SOUTH SALT LAKE CITY, Utah (ABC4) – A youth detention center employee is facing a second-degree felony after authorities say he broke a child’s arm. Investigators say they found a second employee at the Utah youth detention center also falsified information about the incident.
Charging documents show 49-year-old Lufusi Vea Ofa faces one count of second-degree child abuse. This comes after the South Salt Lake Police Department received a Child Abuse Neglect Report from the Division of Child and Family Services in February 2021. Authorities say they were told a 16-year-old’s arm was injured while at the Salt Lake Valley Youth Center when Ofa, an employee, used an unapproved hold.
A detective reports reviewing the video of the incident, saying it began when the teenager stood up quickly and looked at two others in a classroom.

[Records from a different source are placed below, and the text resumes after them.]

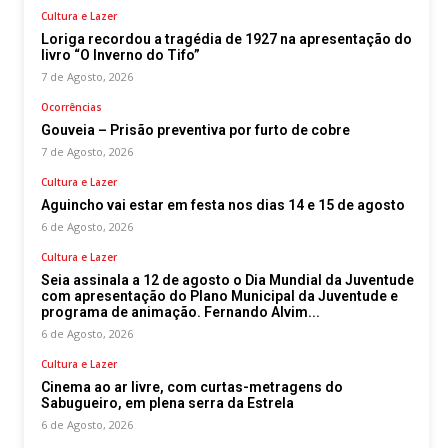
Cultura e Lazer
Loriga recordou a tragédia de 1927 na apresentação do
livro “O Inverno do Tifo”
7 de Agosto, 2026
Ocorrências
Gouveia – Prisão preventiva por furto de cobre
7 de Agosto, 2026
Cultura e Lazer
Aguincho vai estar em festa nos dias 14 e 15 de agosto
6 de Agosto, 2026
Cultura e Lazer
Seia assinala a 12 de agosto o Dia Mundial da Juventude
com apresentação do Plano Municipal da Juventude e
programa de animação. Fernando Alvim...
6 de Agosto, 2026
Cultura e Lazer
Cinema ao ar livre, com curtas-metragens do
Sabugueiro, em plena serra da Estrela
6 de Agosto, 2026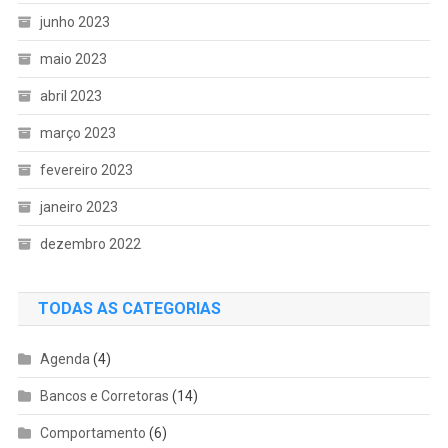
junho 2023
maio 2023
abril 2023
março 2023
fevereiro 2023
janeiro 2023
dezembro 2022
TODAS AS CATEGORIAS
Agenda
(4)
Bancos e Corretoras
(14)
Comportamento
(6)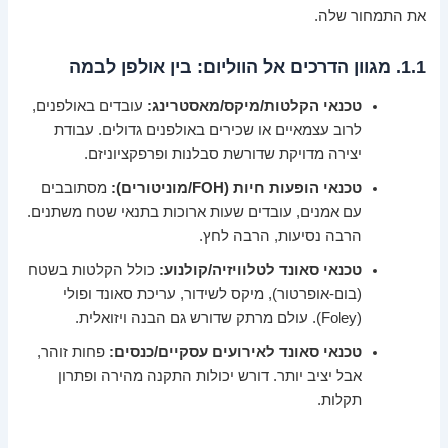
את התמחור שלה.
1.1. מגוון הדרכים אל הווליום: בין אולפן לבמה
טכנאי הקלטות/מיקס/מאסטרינג:
עובדים באולפנים,
לרוב עצמאיים או שכירים באולפנים גדולים. עבודת
יצירה מדויקת שדורשת סבלנות ופרפקציוניזם.
טכנאי הופעות חיות (FOH/מוניטורים):
מסתובבים
עם אמנים, עובדים שעות ארוכות בתנאי שטח משתנים.
הרבה נסיעות, הרבה לחץ.
טכנאי סאונד לטלוויזיה/קולנוע:
כולל הקלטות בשטח
(בום-אופרטור), מיקס לשידור, עריכת סאונד ופולי
(Foley). עולם מרתק שדורש גם הבנה ויזואלית.
טכנאי סאונד לאירועים עסקיים/כנסים:
פחות זוהר,
אבל יציב יותר. דורש יכולות התקנה מהירה ופתרון
תקלות.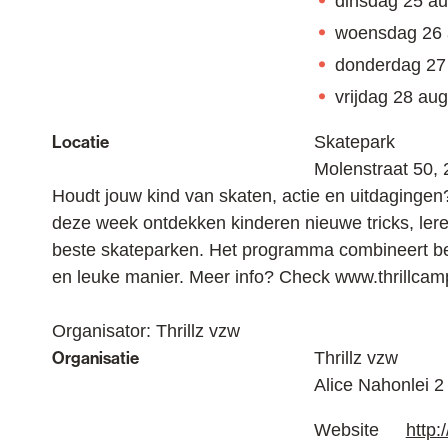
dinsdag
25 au
woensdag
26
donderdag
27
vrijdag
28 aug
Locatie
Skatepark
Molenstraat 50
,
Houdt jouw kind van skaten, actie en uitdagingen?
deze week ontdekken kinderen nieuwe tricks, lere
beste skateparken. Het programma combineert bewe
en leuke manier. Meer info? Check www.thrillcam
Organisator: Thrillz vzw
Organisatie
Thrillz vzw
Alice Nahonlei 2
Website
http: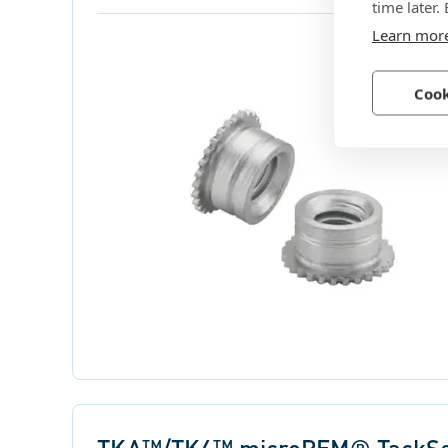
time later.
Learn mor
Cook
TKA™/TK4™ microPEM® TackSe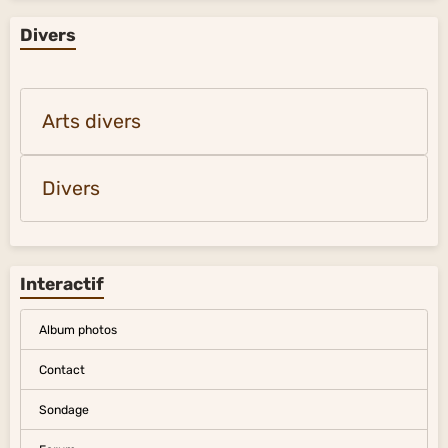
Divers
Arts divers
Divers
Interactif
Album photos
Contact
Sondage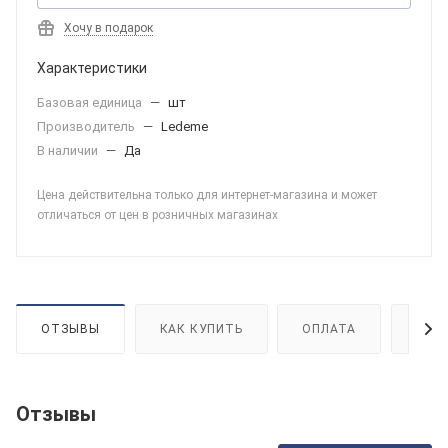
Хочу в подарок
Характеристики
Базовая единица
—
шт
Производитель
—
Ledeme
В наличии
—
Да
Цена действительна только для интернет-магазина и может
отличаться от цен в розничных магазинах
ОТЗЫВЫ
КАК КУПИТЬ
ОПЛАТА
ДОС
Отзывы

At that point, Ofa allegedly enters the classroom, grabs the teen by the back of the shirt, lifts him off the ground, and “violently pulls him to the ground.” The detective says the teenager is then “handed off to another staff member standing at the door.”
“That staff member takes [the teenager] by the back of the neck, secures [him] against the door while Ofa takes [the teenager’s] right arm and places him in a bent wrist hold,” the charging document from Salt Lake County reads. “Ofa escorts [the teenager] to a cell while maintaining the bent wrist hold. Once inside the cell, [the teen] immediately begins looking at and holding his arm, and appears to be in pain.”
According to authorities, the teenager is then seen laying on the floor holding his arm. The medical report taken at the youth detention center says the teenager’s arm and wrist area had a visible bone deformity. Investigators say medical staff called it a “pretty obvious break,” even referring to it as a “Janitor” fracture because “even the janitor could see that it was broken.” Records show the teenager was given a splint and ibuprofen.
Over a week later, the teenager was taken to a clinic where he was diagnosed with an acute fracture of the distal radius, wrist pain, swelling in his forearm, and a fracture of the ulna. A statement from a Juvenile Justice Services Interview Review agent says he determined Ofa engaged with the teenager physically “without proper justification for the use of a Reactive Physical Intervention, did not use a trained Integrated Crisis Response, and failed to accurately account in his incident reports of what happened during the incident.
During an internal review, investigators say they found an Integrated Crisis Response trainer, Jeremy Olsen, gave Ofa staff credit for taking a class that never happened in 2019. Olsen allegedly gave credit to multiple people for canceled training classes. Authorities say Olsen claimed it must have been a clerical error and “he was just randomly hitting buttons.” Olsen is listed as a co-defendant in Ofa’s charging documents.
If convicted of the second-degree child abuse charge, Ofa could face one to 15 years in prison and up to $10,000 in a possible fine.